**Exercise brief:**
Write the next part of the article below about the disabled Confluence WebDAV plugin, Widget Connector macro, and "Download All" attachments, starting after its last sentence.

**Provided text:**
┌──
Confluence WebDAV Client Plugin, Widget Connector Macro, and Download All Attachments Disabled
This article applies to: Confluence
On advisement of the vendor and the Cornell IT Security Office, the Confluence WebDAV client plugin, Widget Connector macro, and “Download All” Attachments have been disabled.
WebDAV client plugin
We are unable to identify which spaces are using the WebDAV client plugin to access Confluence through a native client for performing bulk actions.
Widget Connector macro
We have identified 218 pages across various spaces that are currently using the Widget Connector macro to embed online videos, slideshows, photo streams, or calendars in Confluence. If you think your Confluence space may be affected, you can confirm by using the Search Results for Widget Macro to identify pages affected by this change, if you have access to the impacted page.
You will no longer be able to view embedded content on pages that rely on the Widget Connector macro. The Source Editor can show the URL to directly access the content. As a workaround, you can include in your text a hyperlink to the URL in place of the widget.
└──
**Available data:**
┌──
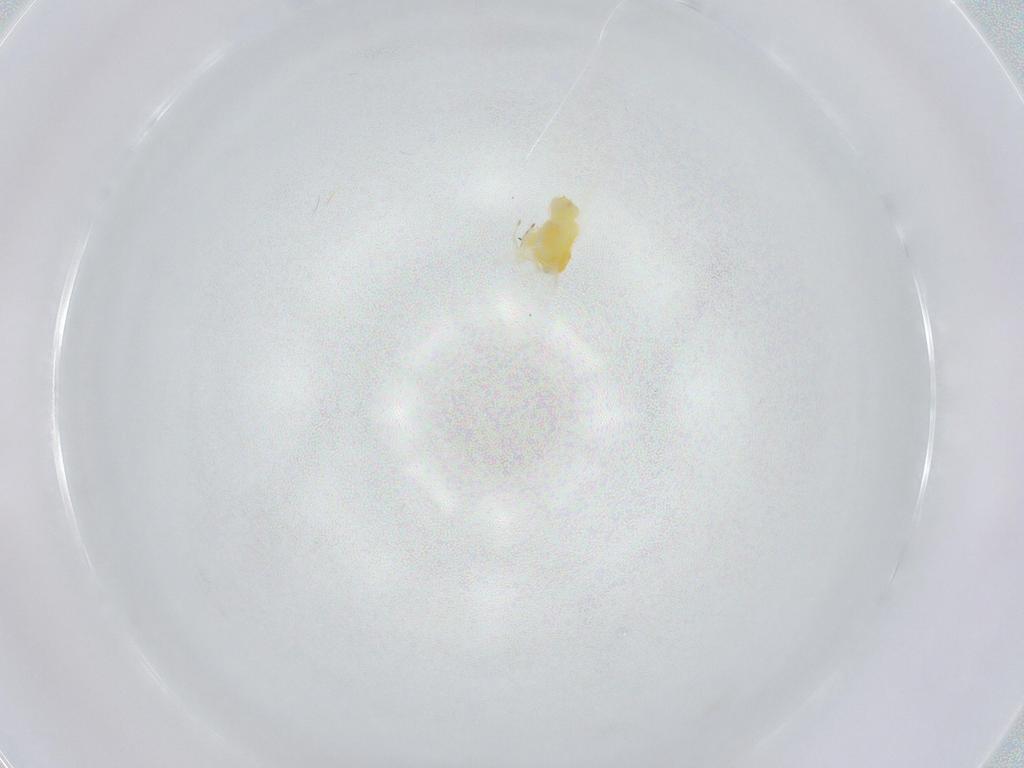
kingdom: Animalia
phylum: Arthropoda
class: Insecta
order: Hemiptera
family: Aleyrodidae
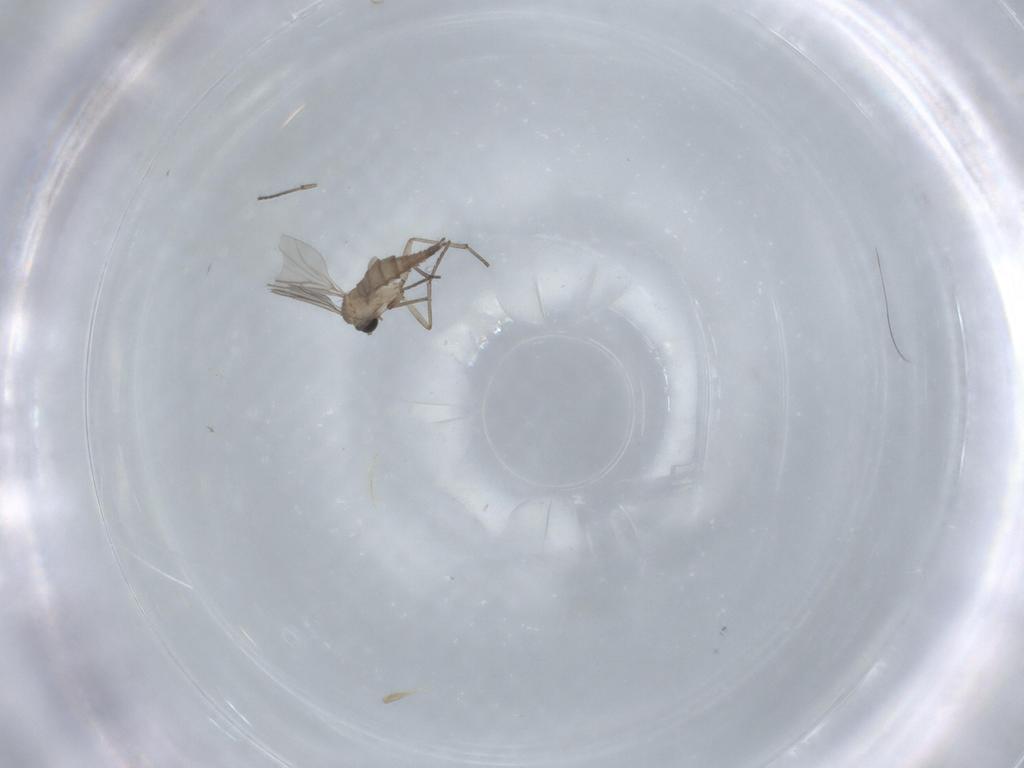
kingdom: Animalia
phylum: Arthropoda
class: Insecta
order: Diptera
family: Sciaridae
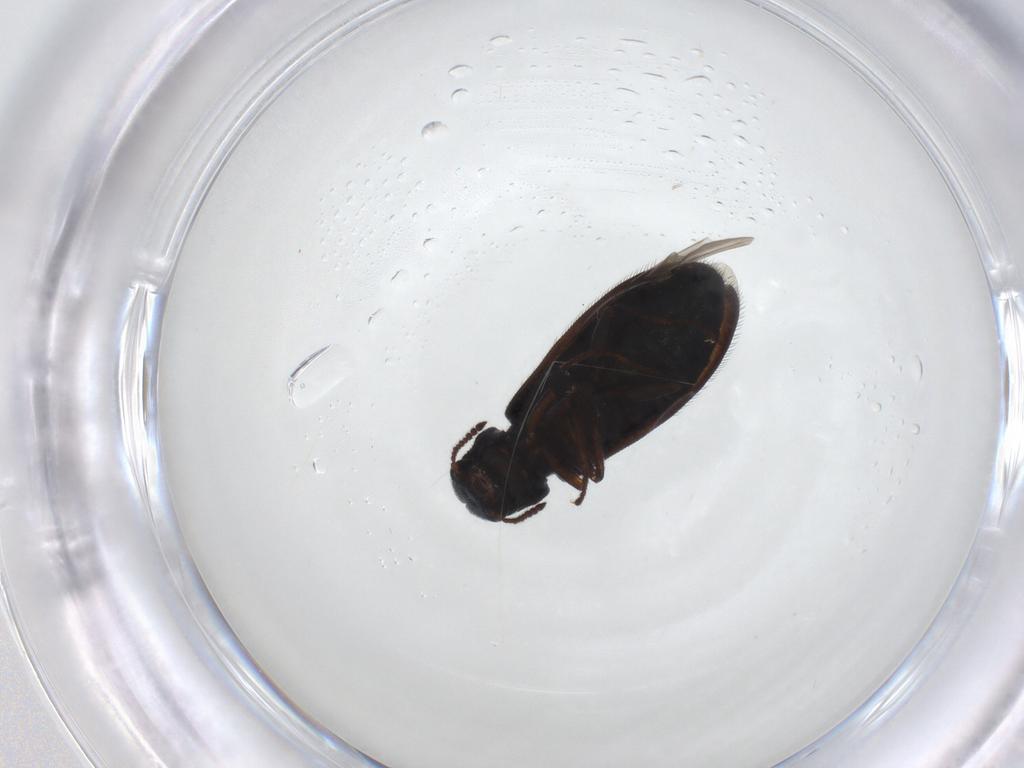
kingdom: Animalia
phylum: Arthropoda
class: Insecta
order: Coleoptera
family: Melyridae
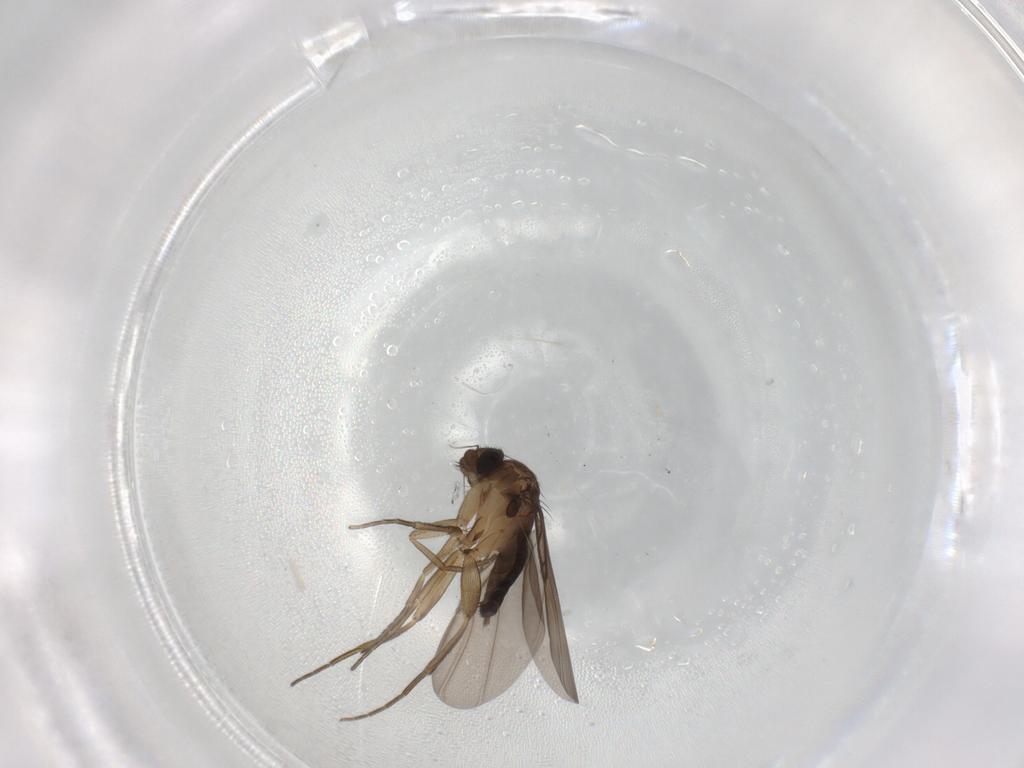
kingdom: Animalia
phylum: Arthropoda
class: Insecta
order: Diptera
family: Phoridae
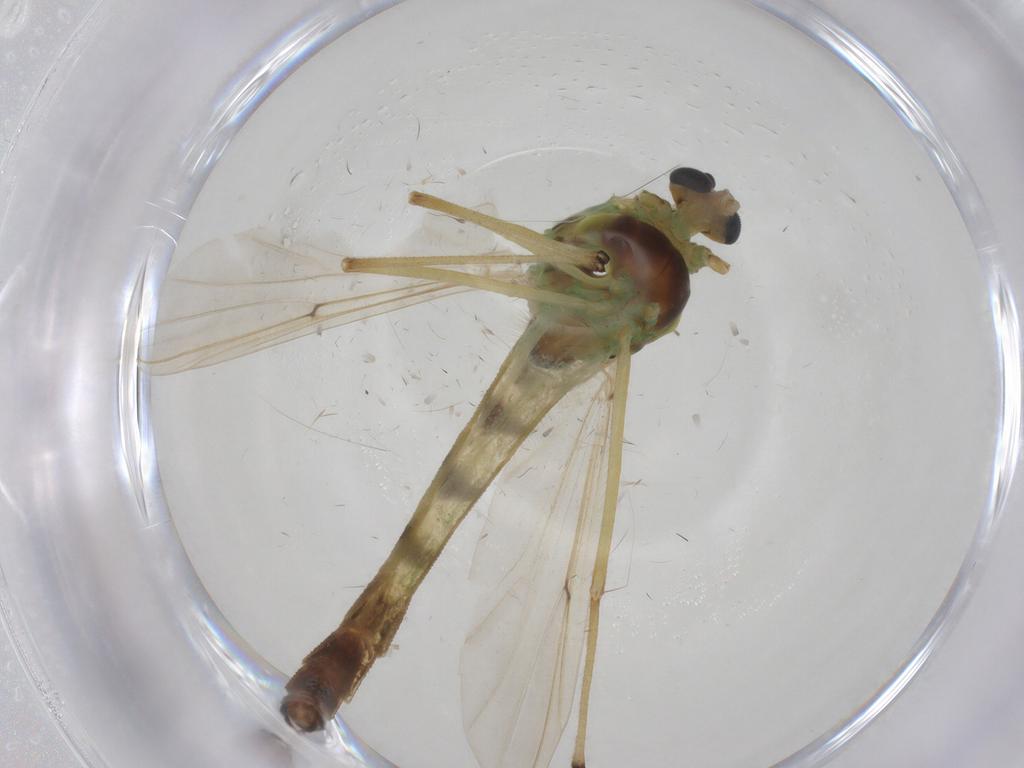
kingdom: Animalia
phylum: Arthropoda
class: Insecta
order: Diptera
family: Chironomidae
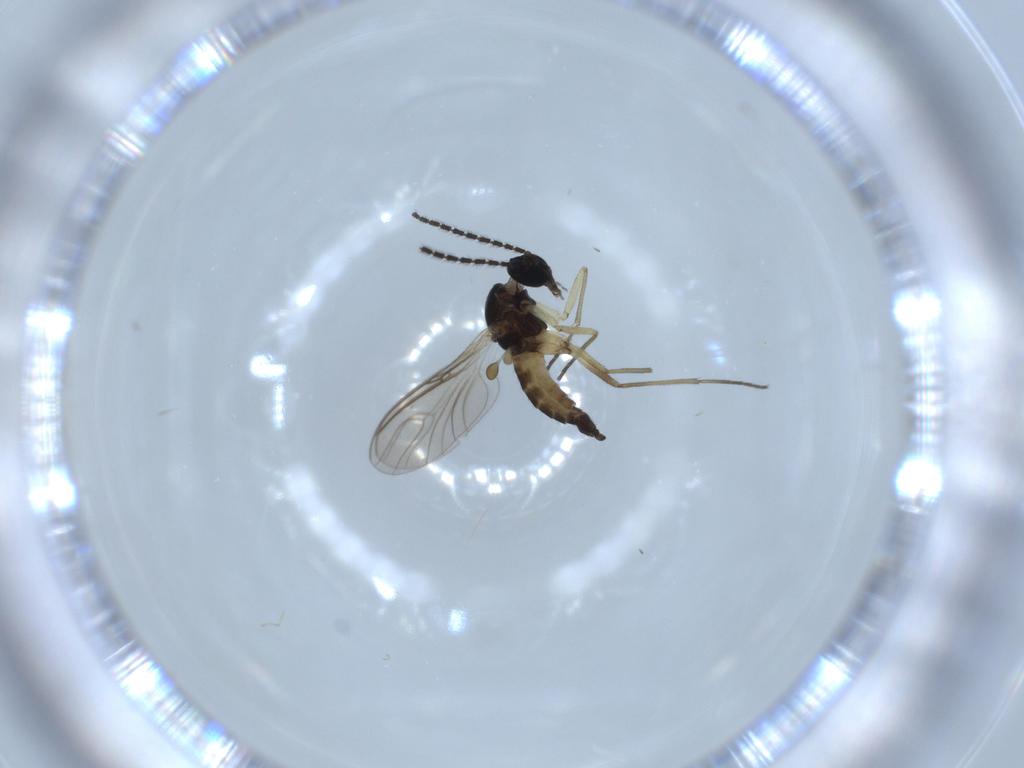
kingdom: Animalia
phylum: Arthropoda
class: Insecta
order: Diptera
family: Sciaridae
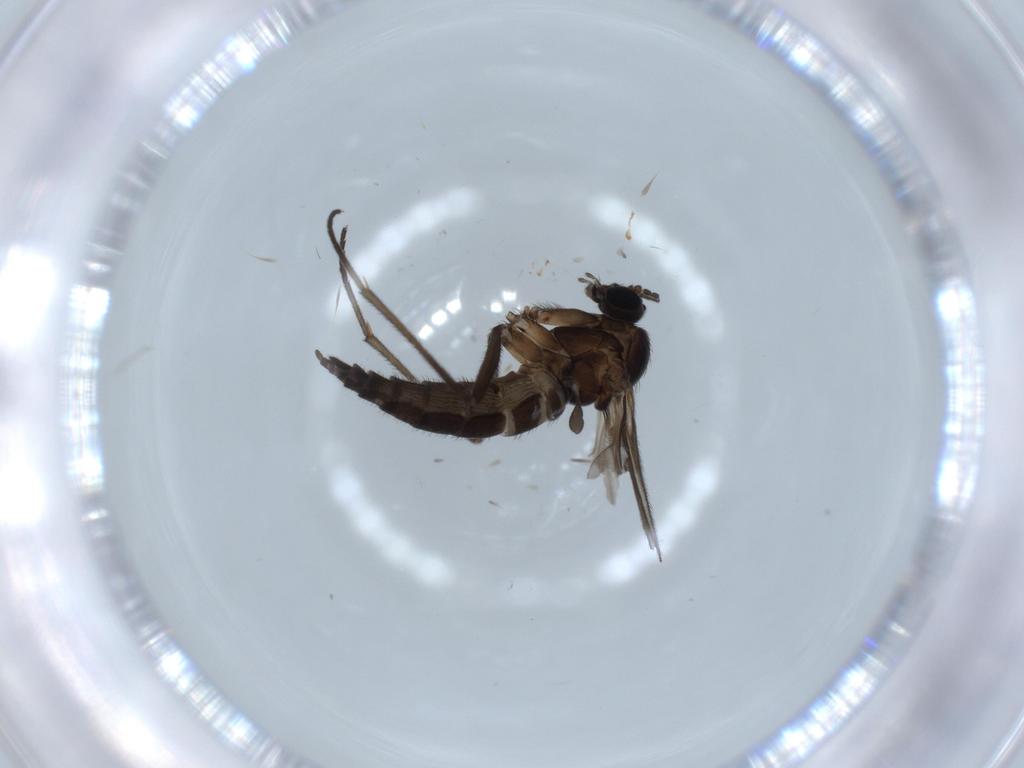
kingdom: Animalia
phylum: Arthropoda
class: Insecta
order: Diptera
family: Sciaridae
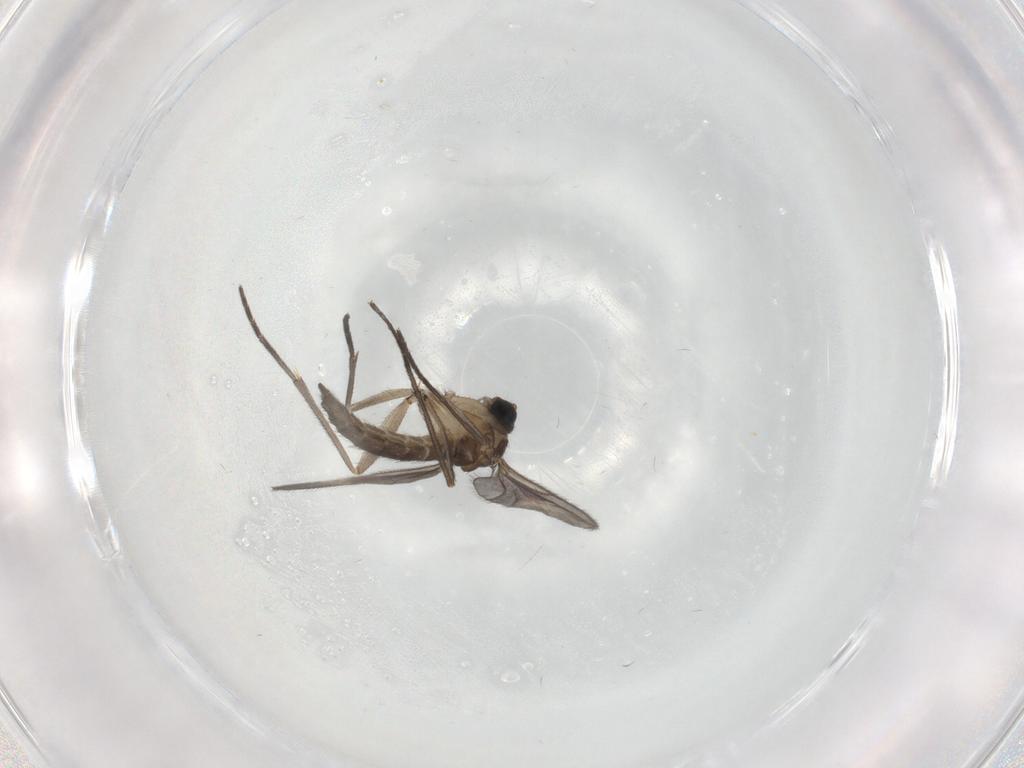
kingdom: Animalia
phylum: Arthropoda
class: Insecta
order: Diptera
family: Sciaridae
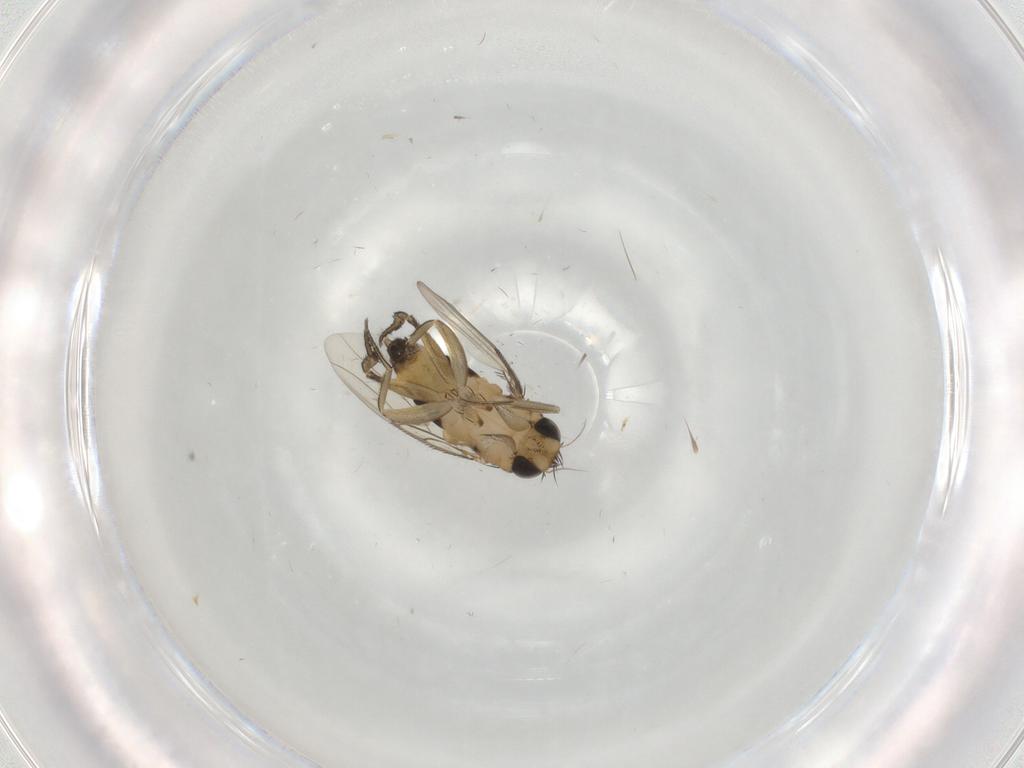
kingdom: Animalia
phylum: Arthropoda
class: Insecta
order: Diptera
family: Phoridae
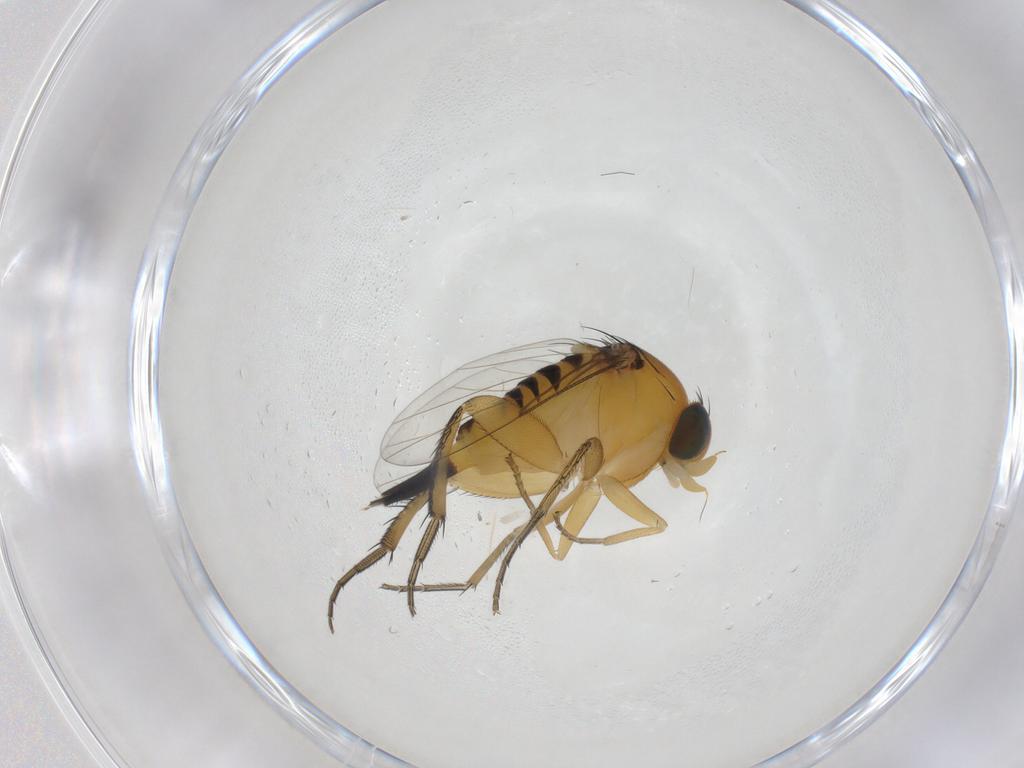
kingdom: Animalia
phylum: Arthropoda
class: Insecta
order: Diptera
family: Phoridae
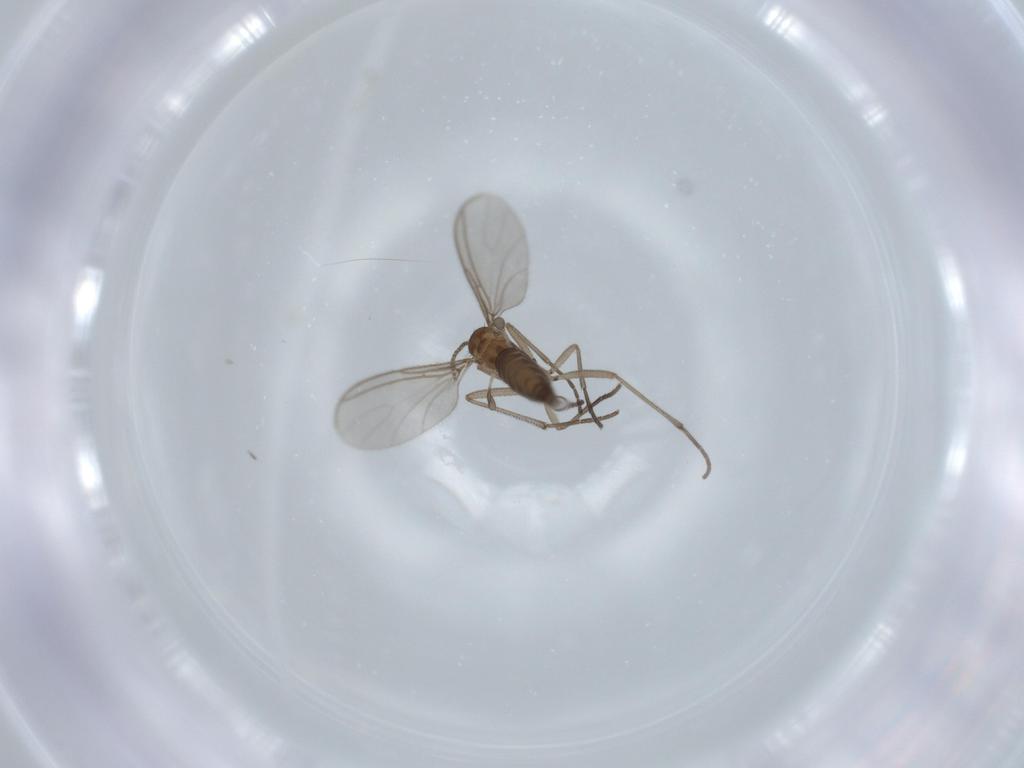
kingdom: Animalia
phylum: Arthropoda
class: Insecta
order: Diptera
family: Sciaridae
└──
**Written answer:**
Download All Attachments
The option to download all attachments associated with a Confluence space with a single click is being disabled. Individual attachment downloads will continue to work. The vendor has identified the “Download All” attachments option as providing a potential security vulnerability. The option to download all attachments will still be visible after the change, but clicking it will produce an error, “The requested resource is not available.”
Once the Confluence upgrade project that’s currently underway is complete, these add-ons and features will be re-enabled. The add-ons are delivered by the application and do not have an individual update or fix. The only options are upgrading the entire system or disabling the add-ons.